22 Dec:Yesterday we returned from Swakopmund and a truly rich, rewarding experience with wonderful people at the annual Swakopmunder Musikwoche (Music Week) for which my favorite alto and her favorite bass had the honor of singing with the Musikwoche Choir. It all began in March when we were asked to meet with representatives of Bank Windhoek’s Social Investment department regarding the financial condition of a local crafts workshop, Karas Huisen Crafts Trust. We helped draft a grant application which resulted in an award to the trust and an invitation to a Bank Windhoek beneficiaries’ conference. (See for more info http://www.bankwindhoek.com.na/News/Pages/BANK-WINDHOEK-SPONSORS-SWAKOPMUNDER-MUSIKWOCHE-50TH-JUBILEE.aspx )
That is where we met the driving force behind another Bank Windhoek beneficiary, Swakopmunder Musikwoche’s, Christiane Berker.

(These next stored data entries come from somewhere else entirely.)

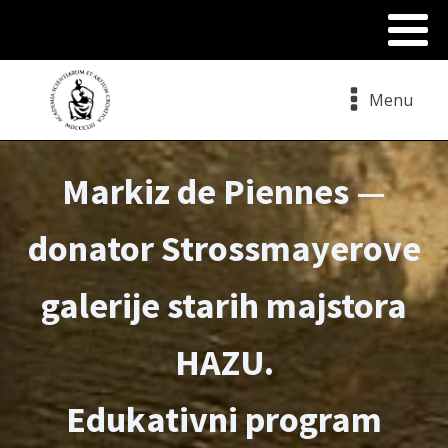
Menu
Markiz de Piennes —
donator Strossmayerove
galerije starih majstora
HAZU.
Edukativni program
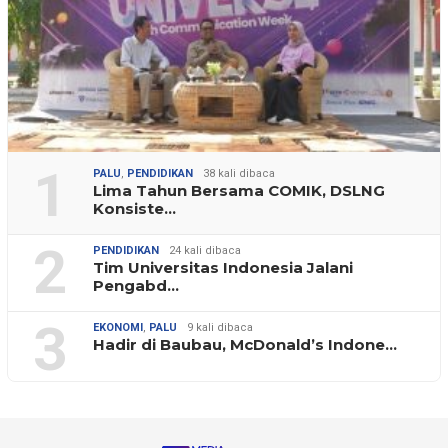
1
PALU
,
PENDIDIKAN
38 kali dibaca
Lima Tahun Bersama COMIK, DSLNG
Konsiste…
2
PENDIDIKAN
24 kali dibaca
Tim Universitas Indonesia Jalani
Pengabd…
3
EKONOMI
,
PALU
9 kali dibaca
Hadir di Baubau, McDonald’s Indone…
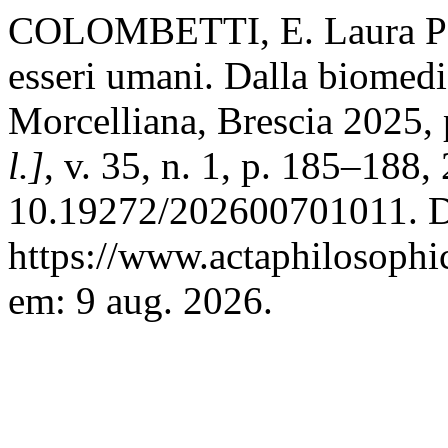
COLOMBETTI, E. Laura Palaz
esseri umani. Dalla biomedic
Morcelliana, Brescia 2025,
l.]
, v. 35, n. 1, p. 185–188
10.19272/202600701011. D
https://www.actaphilosophic
em: 9 aug. 2026.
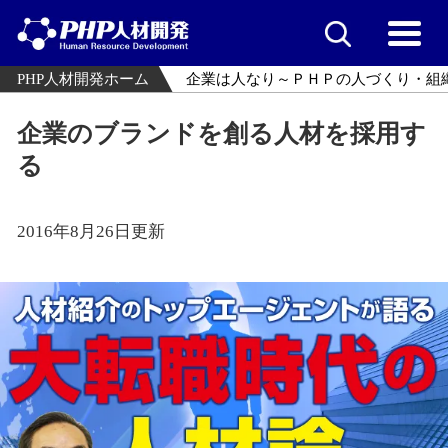
PHP人材開発ホーム
企業は人なり～ＰＨＰの人づくり・組
企業のブランドを創る人材を採用す
る
2016年8月26日更新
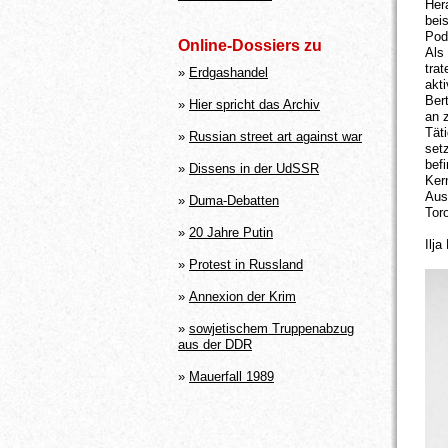
Her
bei
Pod
Online-Dossiers zu
Als
tra
»
Erdgashandel
akt
Ber
»
Hier spricht das Archiv
an 
Tät
»
Russian street art against war
set
bef
»
Dissens in der UdSSR
Kern
Aus
»
Duma-Debatten
Toro
»
20 Jahre Putin
Ilja
»
Protest in Russland
»
Annexion der Krim
»
sowjetischem Truppenabzug
aus der DDR
»
Mauerfall 1989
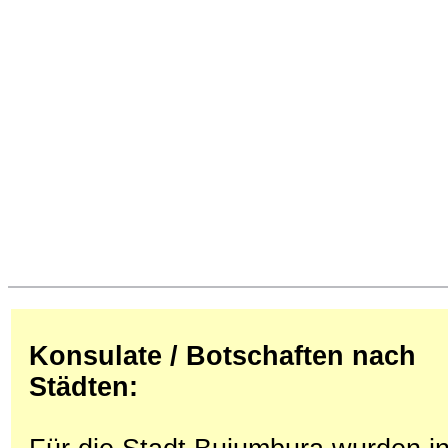
Konsulate / Botschaften nach
Städten:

Not only did Chris invite us to participate in the choral part of the program. She also waived for our registration fees, found us free accommodation and connected us with transportation for most of the round-trip from Keetmanshoop! All this she did for us while organizing a tremendous musical event hosting over 300 performers and lecturers plus volunteer staff.
Barbara and I rehearsed with the choir for eight days under the direction of American composer-conductor Andre Thomas and Namibian director, Theo Cookson. We were thrilled to have such talented, caring and professional leaders. We were equally impressed with the diversity of the group as it included young adults and older adults from Namibia. Men and women of all colors and many of Namibia’s ethnic groups sang in this the Musikwoche’s 50th Jubilee. One of the older choristers had sung as a boy in the first concert in 1965.
On the eighth day, Friday, we performed the first concert and repeated it the following evening, both nights to a full house. Some pieces were acapella (Handel, Thomas and two traditional African numbers) and some were with the orchestra (Mendelssohn and Thomas). Swakopmund is not a typical Namibian city! It is a seaside tourist attraction and holiday retreat built by Germans and now professionally managed. (A sense if it @ http://issuu.com/legendsofafrica/docs/profile_of_swakopmund_2015 and at http://www.travelnewsnamibia.com/featured-stories/swakopmund-a-tradition-of-tourism/ )
Our accommodations were a spacious loft above the home of Gabi and Konrad Woermann, two wonderful people whom we will always remember with gratitude and love. They welcomed us warmly, forced us to sip champagne after the concert and introduced us to family members who had come in from Australia and Glasgow for Christmas holiday. And they took good care of us, especially when Barbara became ill.
Even though Barbara contracted a sore throat followed by a nasty sinus infection, topped off with conjunctivitis in both eyes, she persevered – rested a LOT – and was able to sing in both concerts! She mentored two young Namibian altos. I am so proud of her. And I was mentored by several young basses who were incredibly talented. I would have been totally adrift in a sea of notes without them.
On Sunday we went to the emergency room for meds which included antibiotics and a decongestant. Today she is looking better, but still a bit weak and tired. I believe by Christmas Eve she will be near or at 100%.
I was so happy to be able to experience the Swakopmunder Musikwoche. We were outsiders who quickly become insiders. We never thought such an experience would be possible for us in Namibia.
Now we are looking forward to having Christmas dinner with PCVs in Aus a small town about two hours from us. In the winter it will snow in Aus, but the Christmas season is in the heat of summer here.